[
https://issues.apache.org/jira/browse/CASSANDRA-19546?page=com.atlassian.jira.plugin.system.issuetabpanels:all-tabpanel
]
Cheng Wang updated CASSANDRA-19546:
-----------------------------------
Description:
There are cases (e.g in our system_views tables but might be applicable for
user tables as well) when a column is of a type which represents number of
bytes. However, it is quite hard to parse a value for a human to have some
estimation what that value is. This function looks at values in a column as if
it was in bytes, and it will convert it to whatever a user pleases. Supported
units are: {{{}B{}}}, {{{}KiB{}}}, {{MiB}} and {{{}GiB{}}}. The result will be
rounded to two decimal places.
I propose this:
{code:java}
CREATE TABLE ks.tb (
id int PRIMARY KEY,
val bigint
) {code}
{code:java}
cqlsh> select * from ks.tb;
id | val
----+----------------
5 | 60000
1 | 1234234
2 | 12342341234234
4 | 60001
7 | null
6 | 43
3 | 123423 {code}
{code:java}
cqlsh> select format_bytes(val) from ks.tb;
system.format_bytes(val)
--------------------------
58.59 KiB
1.18 MiB
11494.7 GiB
58.59 KiB
null
43 B
120.53 KiB{code}
I also propose that this format_bytes function (name of it might be indeed
discussed and it is just a suggestion) should be only applicable for int,
smallint, bigint and varint types. I am not sure how to apply this to e.g.

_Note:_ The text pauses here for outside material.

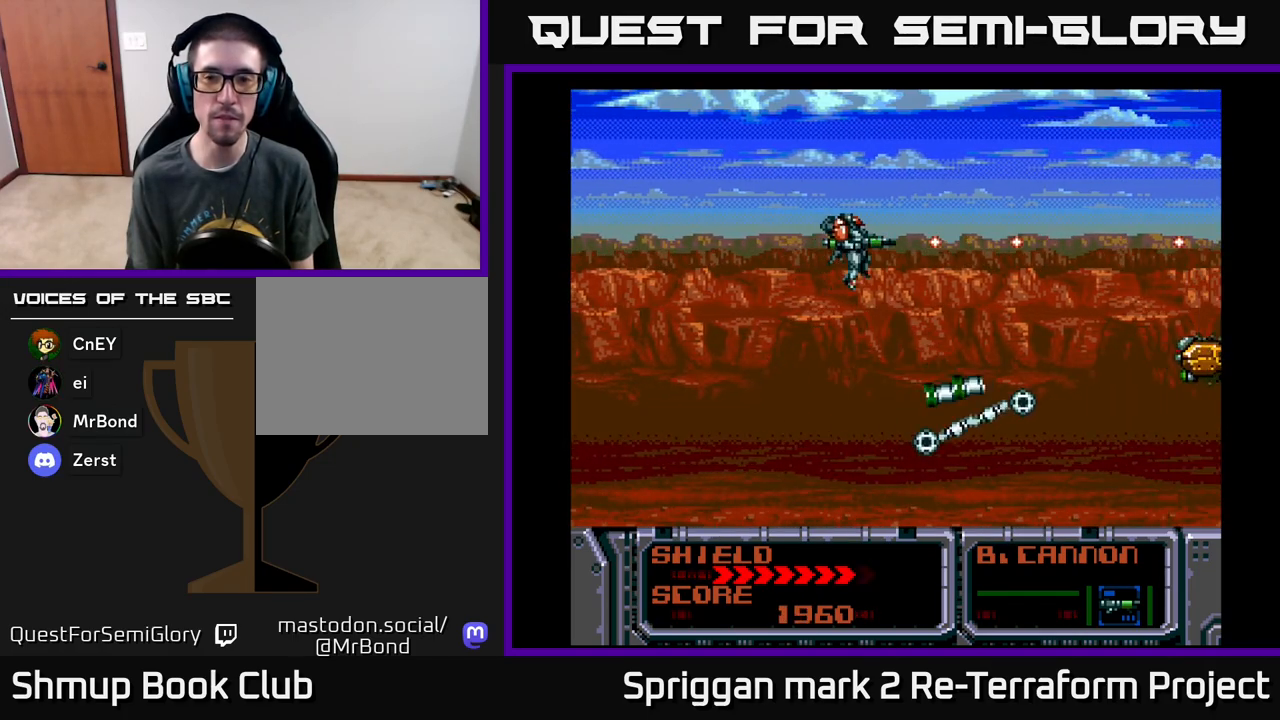
{"buttons": ["A"], "events": [[133, "DPAD_DOWN", "down"], [250, "DPAD_DOWN", "up"]]}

"float" or similar. As I mentioned, it is meant to convert just number of
bytes, which is just some number, to a string representation of that and I do
not think that applying that function to anything else but these types makes
sense.
The second way to call {{format_bytes}} functions is to specify into what size
unit we would like to see all values to be converted to. For example, we want
all size to be represented in mebibytes, hence we do:
{code:java}
cqlsh> select format_bytes(val, 'MiB') from ks.tb;
system.format_bytes(val, 'MiB')
----------------------------------
0.06 MiB
1.18 MiB
11770573.84 MiB
0.06 MiB
null
0 MiB
0.12 MiB {code}
Lastly, we can specify a source unit and a target unit. A source unit tells
what unit that column is logically of, the target unit tells what unit we want
these values to be converted to. For example, if we know that our column is
logically in kibibytes and we want them to be converted into mebibytes, we
would do:
{code:java}
cqlsh> select format_bytes(val, 'Kib', 'MiB') from ks.tb;
system.format_bytes(val, 'KiB', 'MiB')
----------------------------------------
58.59 MiB
1205.31 MiB
12053067611.56 MiB
58.59 MiB
null
0.04 MiB
120.53 MiB {code}
Similarly to {*}{{format_bytes}}{*}, we can do transformations on duration-like
columns, namely {*}format_time{*}.
Supported units are: {{{}d{}}}, {{{}h{}}}, {{{}m{}}}, {{{}s{}}}, {{{}ms{}}},
{{{}us{}}}, {{{}µs{}}}, {{{}ns{}}}. Supported column types on which this
function is possible to be applied: {{{}INT{}}}, {{{}TINYINT{}}},
{{{}SMALLINT{}}}, {{{}BIGINT{}}}, {{{}VARINT{}}}, {{{}ASCII{}}}, {{{}TEXT{}}}.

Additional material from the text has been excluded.